* [What you should do] Keeping every line intact, print the records that follow.
-----
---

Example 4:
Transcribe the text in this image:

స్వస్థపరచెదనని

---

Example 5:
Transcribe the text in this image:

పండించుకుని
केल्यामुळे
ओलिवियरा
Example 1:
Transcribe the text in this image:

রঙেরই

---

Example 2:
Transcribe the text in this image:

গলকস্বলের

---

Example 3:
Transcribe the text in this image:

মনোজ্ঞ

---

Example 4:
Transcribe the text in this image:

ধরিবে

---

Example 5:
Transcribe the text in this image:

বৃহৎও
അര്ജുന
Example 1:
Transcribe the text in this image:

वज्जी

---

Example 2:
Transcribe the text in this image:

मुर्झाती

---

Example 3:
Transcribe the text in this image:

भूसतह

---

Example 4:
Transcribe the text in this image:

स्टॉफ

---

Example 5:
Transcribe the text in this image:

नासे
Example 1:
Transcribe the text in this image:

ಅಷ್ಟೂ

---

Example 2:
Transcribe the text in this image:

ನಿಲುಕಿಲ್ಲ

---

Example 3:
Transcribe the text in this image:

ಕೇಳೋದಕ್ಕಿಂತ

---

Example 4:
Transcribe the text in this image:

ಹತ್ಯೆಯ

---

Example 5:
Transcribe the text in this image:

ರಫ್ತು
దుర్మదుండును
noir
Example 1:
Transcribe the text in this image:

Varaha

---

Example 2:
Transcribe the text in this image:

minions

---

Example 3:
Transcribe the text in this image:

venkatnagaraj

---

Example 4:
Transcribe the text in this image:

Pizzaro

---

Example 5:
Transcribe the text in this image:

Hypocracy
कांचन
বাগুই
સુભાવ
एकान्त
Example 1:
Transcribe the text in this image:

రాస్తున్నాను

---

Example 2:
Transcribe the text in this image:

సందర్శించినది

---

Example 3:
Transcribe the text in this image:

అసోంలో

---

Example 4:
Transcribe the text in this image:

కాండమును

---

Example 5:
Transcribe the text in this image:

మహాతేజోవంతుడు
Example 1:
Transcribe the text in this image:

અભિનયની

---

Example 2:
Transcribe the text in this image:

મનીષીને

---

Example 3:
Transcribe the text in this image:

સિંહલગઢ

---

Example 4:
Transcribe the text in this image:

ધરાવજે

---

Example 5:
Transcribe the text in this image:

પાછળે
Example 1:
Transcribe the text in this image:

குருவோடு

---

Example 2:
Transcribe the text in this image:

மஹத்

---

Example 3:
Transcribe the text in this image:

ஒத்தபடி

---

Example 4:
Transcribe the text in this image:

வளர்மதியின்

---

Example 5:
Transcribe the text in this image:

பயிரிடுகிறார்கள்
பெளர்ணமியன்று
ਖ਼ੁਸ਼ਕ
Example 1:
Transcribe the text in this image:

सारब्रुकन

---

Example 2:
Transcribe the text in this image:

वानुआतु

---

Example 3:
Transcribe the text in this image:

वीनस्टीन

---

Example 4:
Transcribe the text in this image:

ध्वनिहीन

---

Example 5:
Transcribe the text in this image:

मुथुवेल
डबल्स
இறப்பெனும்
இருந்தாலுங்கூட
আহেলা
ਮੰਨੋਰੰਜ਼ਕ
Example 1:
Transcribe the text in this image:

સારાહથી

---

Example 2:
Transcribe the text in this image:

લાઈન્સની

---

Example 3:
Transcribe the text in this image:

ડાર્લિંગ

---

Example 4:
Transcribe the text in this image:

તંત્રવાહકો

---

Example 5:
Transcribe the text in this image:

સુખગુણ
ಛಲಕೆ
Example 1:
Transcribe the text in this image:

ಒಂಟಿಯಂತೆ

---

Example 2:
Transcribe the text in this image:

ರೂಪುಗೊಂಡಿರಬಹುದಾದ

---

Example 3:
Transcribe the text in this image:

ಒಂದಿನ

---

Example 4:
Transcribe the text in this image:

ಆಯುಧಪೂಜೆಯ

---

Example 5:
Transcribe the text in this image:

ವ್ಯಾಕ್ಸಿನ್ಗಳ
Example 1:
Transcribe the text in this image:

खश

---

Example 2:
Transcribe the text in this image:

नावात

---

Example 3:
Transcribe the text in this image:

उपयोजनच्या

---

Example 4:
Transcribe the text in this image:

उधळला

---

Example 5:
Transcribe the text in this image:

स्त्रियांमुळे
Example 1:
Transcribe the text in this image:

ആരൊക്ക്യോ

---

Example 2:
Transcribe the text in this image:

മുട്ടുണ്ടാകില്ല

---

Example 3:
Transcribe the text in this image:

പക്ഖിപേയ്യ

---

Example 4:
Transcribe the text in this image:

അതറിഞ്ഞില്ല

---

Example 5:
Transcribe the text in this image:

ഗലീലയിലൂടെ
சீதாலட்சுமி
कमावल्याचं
-----
* [Solution for this task]
---

Example 4:
Transcribe the text in this image:

స్వస్థపరచెదనని

---

Example 5:
Transcribe the text in this image:

పండించుకుని
केल्यामुळे
ओलिवियरा
Example 1:
Transcribe the text in this image:

রঙেরই

---

Example 2:
Transcribe the text in this image:

গলকস্বলের

---

Example 3:
Transcribe the text in this image:

মনোজ্ঞ

---

Example 4:
Transcribe the text in this image:

ধরিবে

---

Example 5:
Transcribe the text in this image:

বৃহৎও
അര്ജുന
Example 1:
Transcribe the text in this image:

वज्जी

---

Example 2:
Transcribe the text in this image:

मुर्झाती

---

Example 3:
Transcribe the text in this image:

भूसतह

---

Example 4:
Transcribe the text in this image:

स्टॉफ

---

Example 5:
Transcribe the text in this image:

नासे
Example 1:
Transcribe the text in this image:

ಅಷ್ಟೂ

---

Example 2:
Transcribe the text in this image:

ನಿಲುಕಿಲ್ಲ

---

Example 3:
Transcribe the text in this image:

ಕೇಳೋದಕ್ಕಿಂತ

---

Example 4:
Transcribe the text in this image:

ಹತ್ಯೆಯ

---

Example 5:
Transcribe the text in this image:

ರಫ್ತು
దుర్మదుండును
noir
Example 1:
Transcribe the text in this image:

Varaha

---

Example 2:
Transcribe the text in this image:

minions

---

Example 3:
Transcribe the text in this image:

venkatnagaraj

---

Example 4:
Transcribe the text in this image:

Pizzaro

---

Example 5:
Transcribe the text in this image:

Hypocracy
कांचन
বাগুই
સુભાવ
एकान्त
Example 1:
Transcribe the text in this image:

రాస్తున్నాను

---

Example 2:
Transcribe the text in this image:

సందర్శించినది

---

Example 3:
Transcribe the text in this image:

అసోంలో

---

Example 4:
Transcribe the text in this image:

కాండమును

---

Example 5:
Transcribe the text in this image:

మహాతేజోవంతుడు
Example 1:
Transcribe the text in this image:

અભિનયની

---

Example 2:
Transcribe the text in this image:

મનીષીને

---

Example 3:
Transcribe the text in this image:

સિંહલગઢ

---

Example 4:
Transcribe the text in this image:

ધરાવજે

---

Example 5:
Transcribe the text in this image:

પાછળે
Example 1:
Transcribe the text in this image:

குருவோடு

---

Example 2:
Transcribe the text in this image:

மஹத்

---

Example 3:
Transcribe the text in this image:

ஒத்தபடி

---

Example 4:
Transcribe the text in this image:

வளர்மதியின்

---

Example 5:
Transcribe the text in this image:

பயிரிடுகிறார்கள்
பெளர்ணமியன்று
ਖ਼ੁਸ਼ਕ
Example 1:
Transcribe the text in this image:

सारब्रुकन

---

Example 2:
Transcribe the text in this image:

वानुआतु

---

Example 3:
Transcribe the text in this image:

वीनस्टीन

---

Example 4:
Transcribe the text in this image:

ध्वनिहीन

---

Example 5:
Transcribe the text in this image:

मुथुवेल
डबल्स
இறப்பெனும்
இருந்தாலுங்கூட
আহেলা
ਮੰਨੋਰੰਜ਼ਕ
Example 1:
Transcribe the text in this image:

સારાહથી

---

Example 2:
Transcribe the text in this image:

લાઈન્સની

---

Example 3:
Transcribe the text in this image:

ડાર્લિંગ

---

Example 4:
Transcribe the text in this image:

તંત્રવાહકો

---

Example 5:
Transcribe the text in this image:

સુખગુણ
ಛಲಕೆ
Example 1:
Transcribe the text in this image:

ಒಂಟಿಯಂತೆ

---

Example 2:
Transcribe the text in this image:

ರೂಪುಗೊಂಡಿರಬಹುದಾದ

---

Example 3:
Transcribe the text in this image:

ಒಂದಿನ

---

Example 4:
Transcribe the text in this image:

ಆಯುಧಪೂಜೆಯ

---

Example 5:
Transcribe the text in this image:

ವ್ಯಾಕ್ಸಿನ್ಗಳ
Example 1:
Transcribe the text in this image:

खश

---

Example 2:
Transcribe the text in this image:

नावात

---

Example 3:
Transcribe the text in this image:

उपयोजनच्या

---

Example 4:
Transcribe the text in this image:

उधळला

---

Example 5:
Transcribe the text in this image:

स्त्रियांमुळे
Example 1:
Transcribe the text in this image:

ആരൊക്ക്യോ

---

Example 2:
Transcribe the text in this image:

മുട്ടുണ്ടാകില്ല

---

Example 3:
Transcribe the text in this image:

പക്ഖിപേയ്യ

---

Example 4:
Transcribe the text in this image:

അതറിഞ്ഞില്ല

---

Example 5:
Transcribe the text in this image:

ഗലീലയിലൂടെ
சீதாலட்சுமி
कमावल्याचं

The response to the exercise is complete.